Mais c’est aussi vrai que la contestation de rue n’a jamais fait chuter un gouvernement dans l’Histoire de Maurice. En fait, le ‘constitutionnalisme’ est la clé principale pour comprendre l’histoire et la vie politique à Maurice. A la fois les opposants et les gouvernements ont agi et agissent selon les paramètres établis par la constitution, quitte à modifier cette constitution suivant les règles établies dans certaines circonstances.

C’est un des secrets de la réussite de Maurice en tant que démocratie. Cela dit, les manifestations de rue et autre actions syndicales fragilisent et décrédibilisent le pouvoir.

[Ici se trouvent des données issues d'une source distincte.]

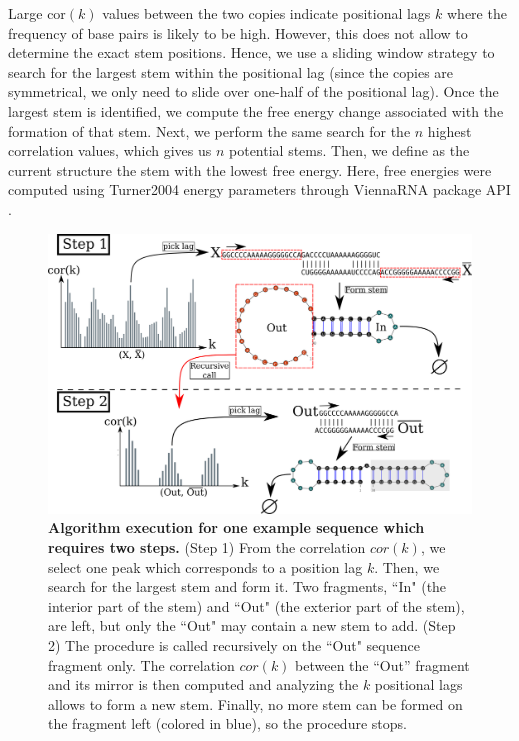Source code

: Large \(\text{cor}(k)\) values between the two copies indicate positional lags \(k\) where the frequency of base pairs is likely to be high. However, this does not allow to determine the exact stem positions. Hence, we use a sliding window strategy to search for the largest stem within the positional lag (since the copies are symmetrical, we only need to slide over one-half of the positional lag). Once the largest stem is identified, we compute the free energy change associated with the formation of that stem. Next, we perform the same search for the \(n\) highest correlation values, which gives us \(n\) potential stems. Then, we define as the current structure the stem with the lowest free energy. Here, free energies were computed using Turner2004 energy parameters through ViennaRNA package API \cite{lorenz11_vienn_packag}.


\begin{figure}[t!]
	\centering
	\includegraphics[width=1.\linewidth]{../res/images/rafft/algo_draw.png}
	\caption{\label{algo_desc}\textbf{Algorithm execution for one example sequence which requires two steps.} (Step 1) From the correlation $cor(k)$, we select one peak which corresponds to a position lag $k$. Then, we search for the largest stem and form it. Two fragments, ``In" (the interior part of the stem) and ``Out" (the exterior part of the stem), are left, but only the ``Out" may contain a new stem to add. (Step 2) The procedure is called recursively on the ``Out" sequence fragment only. The correlation $cor(k)$ between the ``Out'' fragment and its mirror is then computed and analyzing the $k$ positional lags allows to form a new stem. Finally, no more stem can be formed on the fragment left (colored in blue), so the procedure stops.}
\end{figure}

Et, finalement, elles ont un impact sur les résultats des urnes.

* Dans ce cas, l’attente sera longue, puisque le Gouvernement dispose de quatre années pour se refaire une santé politique… sauf si l’économie flanche ou que les pétitions électorales changent la donne?

Personnellement, je ne vois pas l’implosion du gouvernement en place. Il y aura peut-être quelques soubresauts mais il sera là jusqu’aux prochaines élections générales.

Cependant, être au pouvoir dans de telles conditions est loin d’être une sinécure.